Discret depuis son départ de la présidence de la conférence des évêques de France, en juillet, Mgr André Vingt-Trois, archevêque de Paris aborde l'année 2014 par un entretien à Radio Notre Dame, la chaîne de son diocèse, diffusé vendredi 3 janvier, dans lequel il ne mâche pas ses mots.
"Des voix muettes" face aux Femen
Sa première pique vise "les grands défenseurs de la laïcité" qui ne se sont pas manifestés suite à la provocation des Femen, dans une église parisienne le 20 décembre. L'une des membres de ce groupuscule avait simulé un avortement à La Madeleine. "C’était le moment de montrer que la laïcité est la protectrice des croyances et des religions ! Il y a des voix importantes qui sont restées muettes !", déplore le cardinal. Mgr Vingt-Trois, qui ironise sur le fait qu'à "quelques encablures du ministère de l'intérieur on n'a pas su qu'il se passait quelque chose à La Madeleine", relève toutefois que le maire de Paris et les deux candidates à la succession de Bertrand Delanoë ont condamné cet acte. Il précise aussi avoir porté plainte.
Antisémitisme: "rien n'est anodin"
Sa deuxième charge concerne l'humoriste provocateur Dieudonné, plusieurs fois condamné pour des propos antisémites. "L’intervention de Manuel Valls [le ministre de l'intérieur a évoqué une interdiction de ses spectacles] a eu un effet salutaire dans la mesure où elle fait réfléchir, et il faut faire réfléchir.

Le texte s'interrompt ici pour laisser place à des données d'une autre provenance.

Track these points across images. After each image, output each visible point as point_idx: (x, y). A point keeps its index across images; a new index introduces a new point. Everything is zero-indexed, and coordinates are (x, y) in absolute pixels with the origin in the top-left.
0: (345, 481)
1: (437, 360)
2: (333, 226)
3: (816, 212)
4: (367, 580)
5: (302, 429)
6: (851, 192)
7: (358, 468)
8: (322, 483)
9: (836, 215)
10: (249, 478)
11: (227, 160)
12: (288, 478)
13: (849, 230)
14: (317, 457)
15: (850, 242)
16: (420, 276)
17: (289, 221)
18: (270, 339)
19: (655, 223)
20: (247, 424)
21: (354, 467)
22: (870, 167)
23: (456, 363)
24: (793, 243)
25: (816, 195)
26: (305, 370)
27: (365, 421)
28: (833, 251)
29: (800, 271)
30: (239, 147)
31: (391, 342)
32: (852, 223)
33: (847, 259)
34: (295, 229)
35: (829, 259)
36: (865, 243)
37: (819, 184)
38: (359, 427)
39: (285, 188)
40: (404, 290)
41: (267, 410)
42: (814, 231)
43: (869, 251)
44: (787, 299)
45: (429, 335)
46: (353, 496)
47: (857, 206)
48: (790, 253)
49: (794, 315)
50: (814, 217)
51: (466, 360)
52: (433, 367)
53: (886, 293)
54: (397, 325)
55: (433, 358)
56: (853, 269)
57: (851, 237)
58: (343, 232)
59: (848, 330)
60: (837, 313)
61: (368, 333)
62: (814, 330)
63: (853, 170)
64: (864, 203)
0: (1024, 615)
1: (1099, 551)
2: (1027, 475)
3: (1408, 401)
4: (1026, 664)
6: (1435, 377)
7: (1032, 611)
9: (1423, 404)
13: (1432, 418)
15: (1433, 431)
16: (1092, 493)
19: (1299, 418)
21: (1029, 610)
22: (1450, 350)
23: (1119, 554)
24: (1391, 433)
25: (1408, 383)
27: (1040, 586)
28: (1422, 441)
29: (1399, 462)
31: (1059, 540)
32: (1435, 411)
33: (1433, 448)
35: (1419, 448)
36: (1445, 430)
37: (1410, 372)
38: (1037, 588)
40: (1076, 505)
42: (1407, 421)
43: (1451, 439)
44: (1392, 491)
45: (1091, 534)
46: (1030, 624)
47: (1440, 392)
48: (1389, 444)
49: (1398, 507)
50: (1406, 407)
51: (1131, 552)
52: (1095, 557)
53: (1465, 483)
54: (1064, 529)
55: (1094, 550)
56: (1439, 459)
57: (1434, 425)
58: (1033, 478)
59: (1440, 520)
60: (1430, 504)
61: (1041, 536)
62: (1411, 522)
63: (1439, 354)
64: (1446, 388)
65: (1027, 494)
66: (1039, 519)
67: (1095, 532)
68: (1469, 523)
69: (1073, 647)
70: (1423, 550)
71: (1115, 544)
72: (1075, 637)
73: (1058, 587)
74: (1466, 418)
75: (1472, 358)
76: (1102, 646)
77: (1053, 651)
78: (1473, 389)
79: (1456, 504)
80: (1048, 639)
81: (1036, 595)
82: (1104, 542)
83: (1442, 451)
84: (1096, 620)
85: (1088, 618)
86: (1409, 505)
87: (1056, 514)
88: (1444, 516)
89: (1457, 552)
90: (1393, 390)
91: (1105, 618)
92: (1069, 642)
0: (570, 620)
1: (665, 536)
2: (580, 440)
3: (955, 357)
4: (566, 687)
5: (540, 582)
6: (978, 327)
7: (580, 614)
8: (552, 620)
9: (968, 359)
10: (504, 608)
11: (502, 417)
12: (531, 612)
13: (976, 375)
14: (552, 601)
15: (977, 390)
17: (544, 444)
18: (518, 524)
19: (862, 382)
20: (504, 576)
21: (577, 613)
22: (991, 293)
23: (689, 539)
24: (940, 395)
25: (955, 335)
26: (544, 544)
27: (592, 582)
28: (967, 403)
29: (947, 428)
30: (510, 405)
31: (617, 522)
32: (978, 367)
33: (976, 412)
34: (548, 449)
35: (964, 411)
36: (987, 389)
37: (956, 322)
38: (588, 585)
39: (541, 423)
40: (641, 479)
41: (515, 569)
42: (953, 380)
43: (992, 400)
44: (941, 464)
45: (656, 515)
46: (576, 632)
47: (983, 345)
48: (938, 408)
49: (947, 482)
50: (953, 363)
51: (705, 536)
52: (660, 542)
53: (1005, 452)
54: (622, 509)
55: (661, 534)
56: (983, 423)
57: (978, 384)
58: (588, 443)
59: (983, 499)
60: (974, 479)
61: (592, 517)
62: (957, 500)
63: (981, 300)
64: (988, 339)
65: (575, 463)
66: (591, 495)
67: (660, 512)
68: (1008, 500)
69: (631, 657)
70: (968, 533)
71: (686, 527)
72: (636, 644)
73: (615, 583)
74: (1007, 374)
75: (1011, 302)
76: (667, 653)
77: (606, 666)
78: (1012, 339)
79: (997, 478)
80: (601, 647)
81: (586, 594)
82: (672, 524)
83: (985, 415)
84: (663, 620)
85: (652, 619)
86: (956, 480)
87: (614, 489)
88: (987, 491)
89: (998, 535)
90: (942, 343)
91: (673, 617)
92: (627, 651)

Rien n’est anodin en matière d’antisémitisme, comme pour la xénophobie ou la discrimination religieuse. Il est scandaleux que nous soyons insensibles à la dépréciation progressive des seuils à ne pas franchir. Une culture du respect de l’autre, des autres religions, doit se réimplanter d’une manière forte. Que l’on apprenne aux enfants qu’il y a des choses qui ne se font pas !", plaide le cardinal.
Contre une "vision libérale de la morale"
Qualifiant l'antisémitisme de "poison", il rappelle qu'il ne s'agit pas seulement d'une "agression contre les juifs, mais d'une agression qui concerne l’humanité entière". "On ne doit pas laisser se développer et se banaliser les caricatures, la dérision, la provocation. Ces provocations sont le symptôme d’une société dans laquelle on ne tient plus les seuils de protection, protection de l’identité propre de chacun", affirme-t-il. Dans ce contexte, il met en cause la "vision libérale de la morale" et regrette qu'en l'absence de "règles morales", "tout devienne possible".
Le cardinal met aussi en garde contre la culture véhiculée par les réseaux sociaux, "vecteurs de rumeurs et de l'information instantanée". "Les provocations et la dérision sont devenues comme une seconde culture", déplore-t-il aussi, souhaitant pour sa part pour 2014 une société "apaisée".
Les organisations juives, le Conseil représentatif des institutions juives de France (Crif) et l'Union des étudiants juifs de France (UEJF) ainsi que la grande mosquée de Paris ont, ces dernières semaines, réagi aux propos de Dieudonné et condamné le geste de "la quenelle", popularisé par l'humoriste.